A terminally ill woman from Douglaston has chosen to remain on life support, despite a court’s decision to grant her the right to make her own decision on whether to go off her respirator, a spokesman for North Shore Hospital said.
Sungeun Grace Lee, a 28-year-old financial manager, has terminal brain cancer and is on life support. She is paralyzed from the waist down.
Her parents, Douglaston’s Rev. Man Ho Lee and Jin Ah Lee, had fought to prevent their daughter from being taken off life support for religious purposes, arguing that it would be synonymous with suicide, the New York Times reported.
Lee had told doctors at North Shore that she wanted to get off life support because her condition was “unbearable,” said Terry Lynam, a hospital spokesman.
On Friday, an appeals court ruled that she could be taken off the machine, but Lee has since decided to stay on life support.
“The court basically ruled that she had the right to make her own decisions in regards to life support,” Lynam said. “However, for the time being, she has communicated to her attorney that she wants to remain on life support.”
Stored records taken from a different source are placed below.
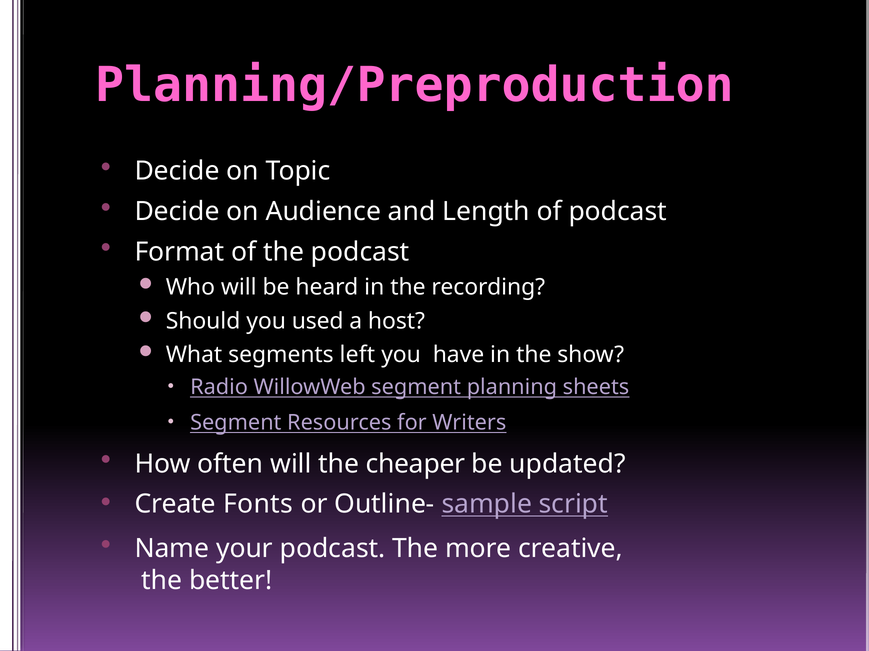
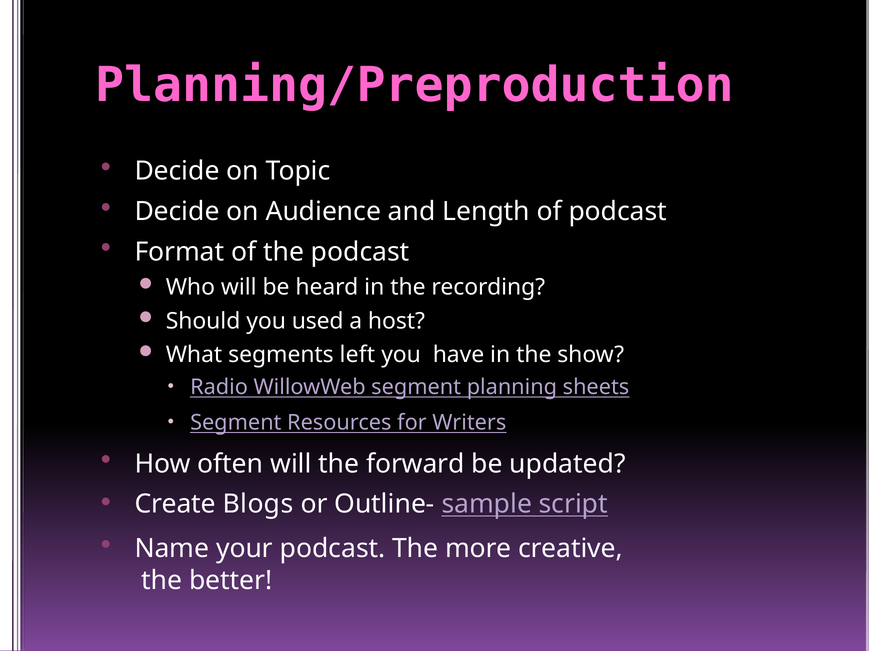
cheaper: cheaper -> forward
Fonts: Fonts -> Blogs
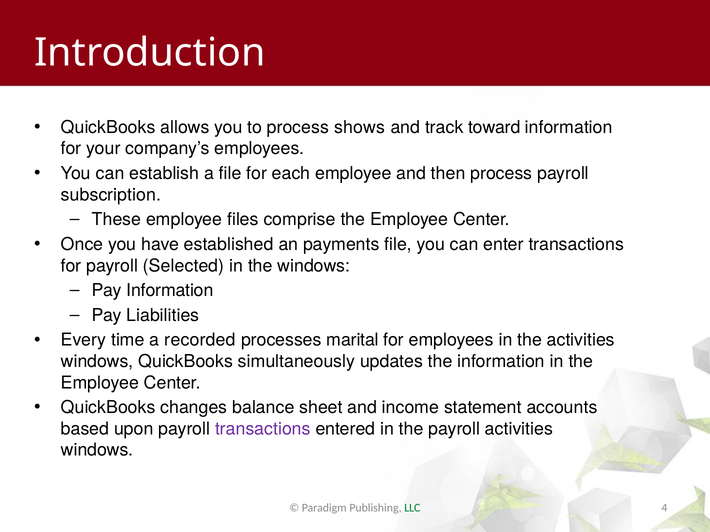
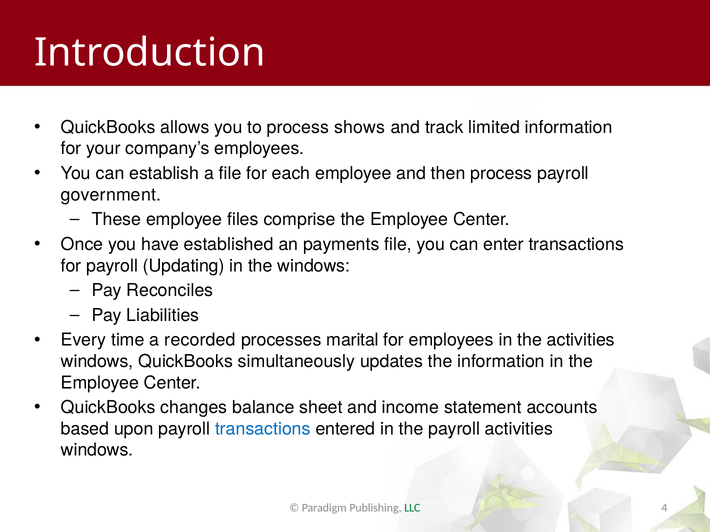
toward: toward -> limited
subscription: subscription -> government
Selected: Selected -> Updating
Pay Information: Information -> Reconciles
transactions at (263, 429) colour: purple -> blue
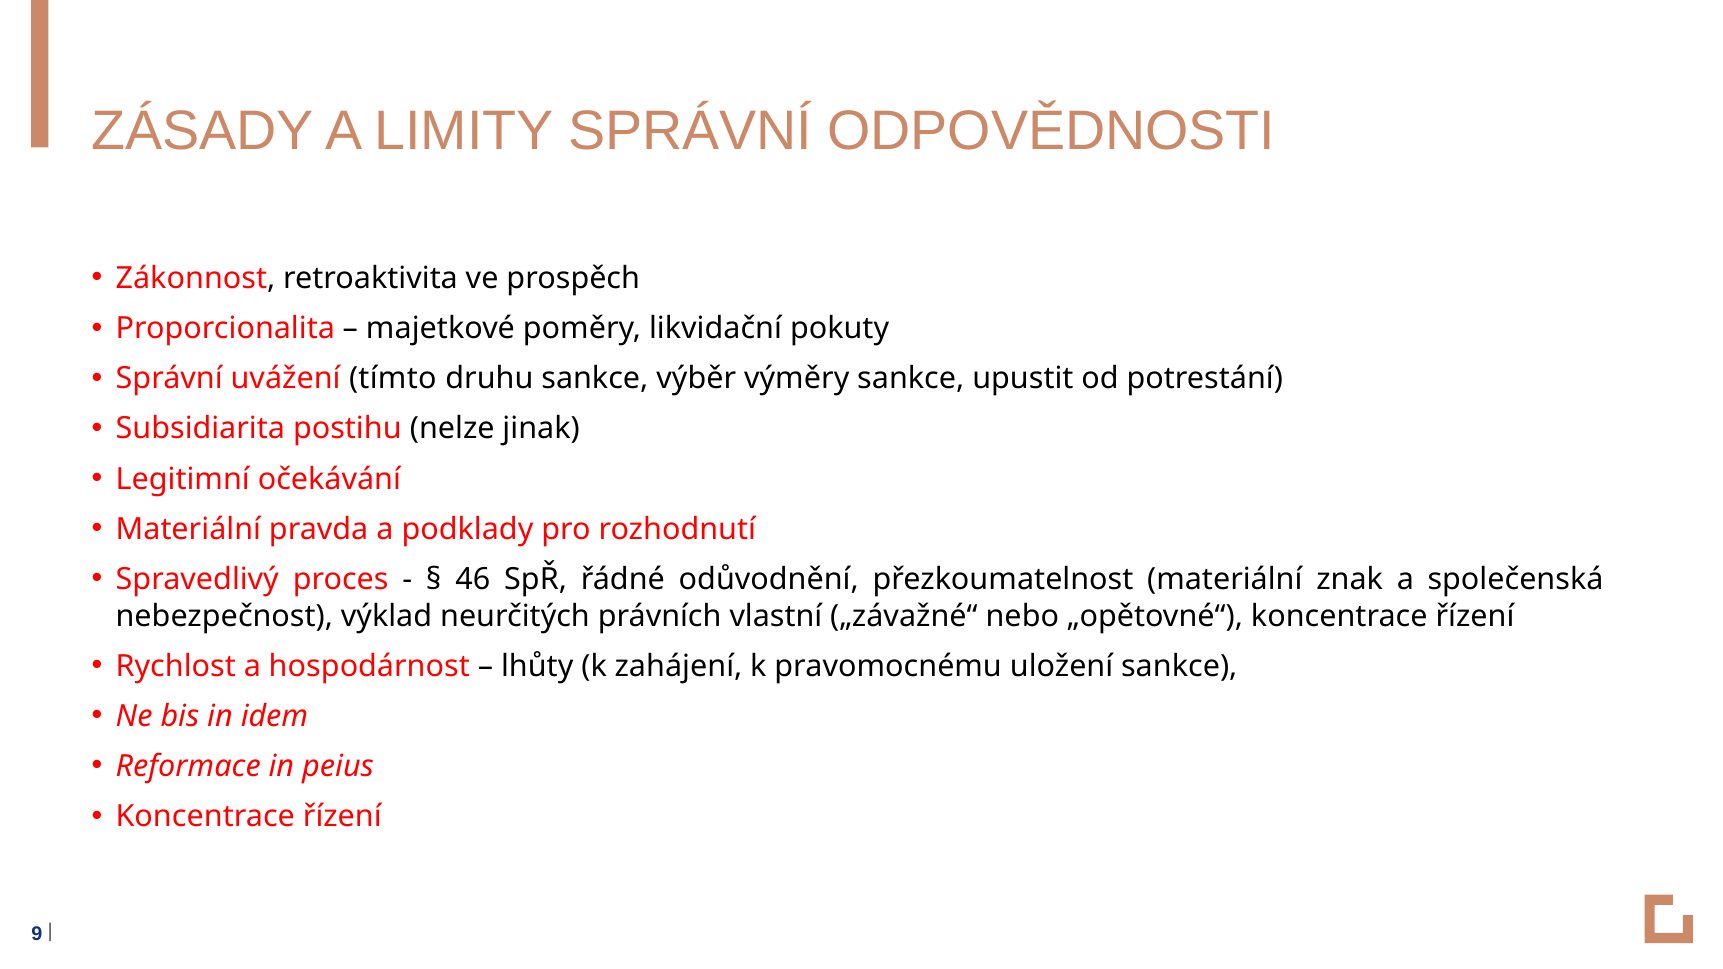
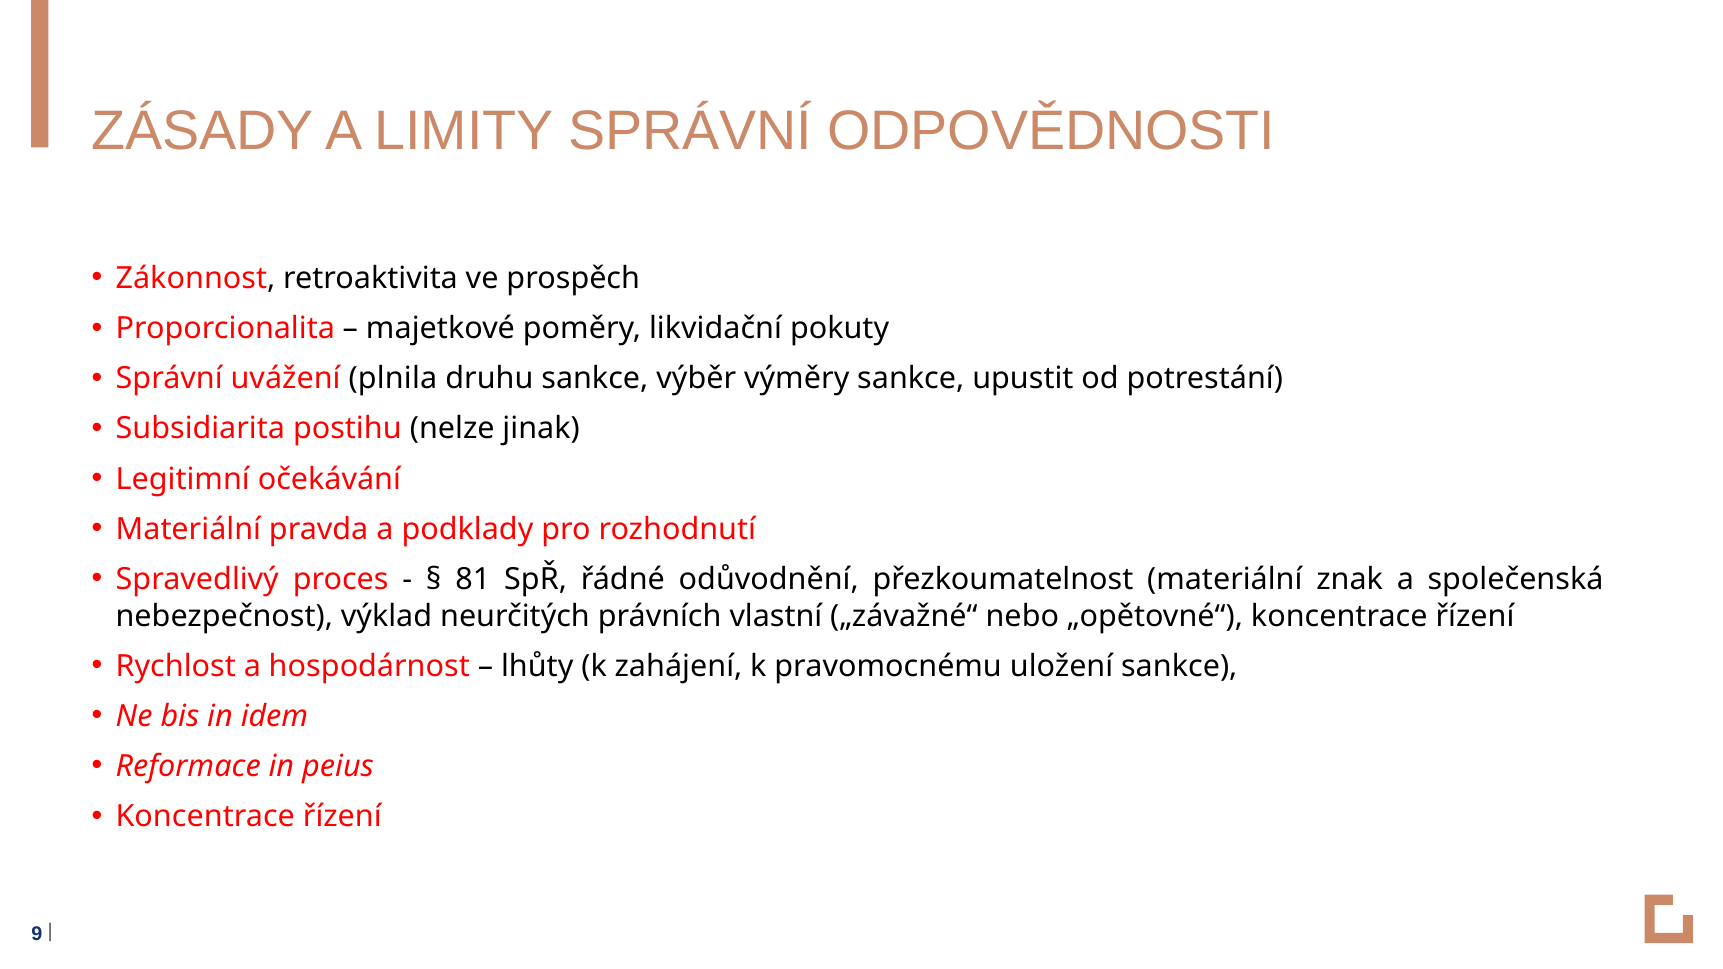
tímto: tímto -> plnila
46: 46 -> 81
Lee’s attorney, David Smith, could not immediately be reached for comment.
The patient’s father, who is a senior pastor at Flushing’s Antioch Missionary Church, had argued that his daughter was being manipulated by her doctors and had sought to become his daughter’s legal guardian, thereby giving him more power over her decision whether to remain on life support, the Daily News reported.
Justice Thomas P. Phelan, of Nassau County’s State Supreme Court, lifted a restraining order to prevent the hospital from removing Lee’s life support on Friday.
North Shore’s doctors have said that persons with a condition similar to Lee’s typically have only weeks or months to live before dying of pneumonia or an infection, the Times reported.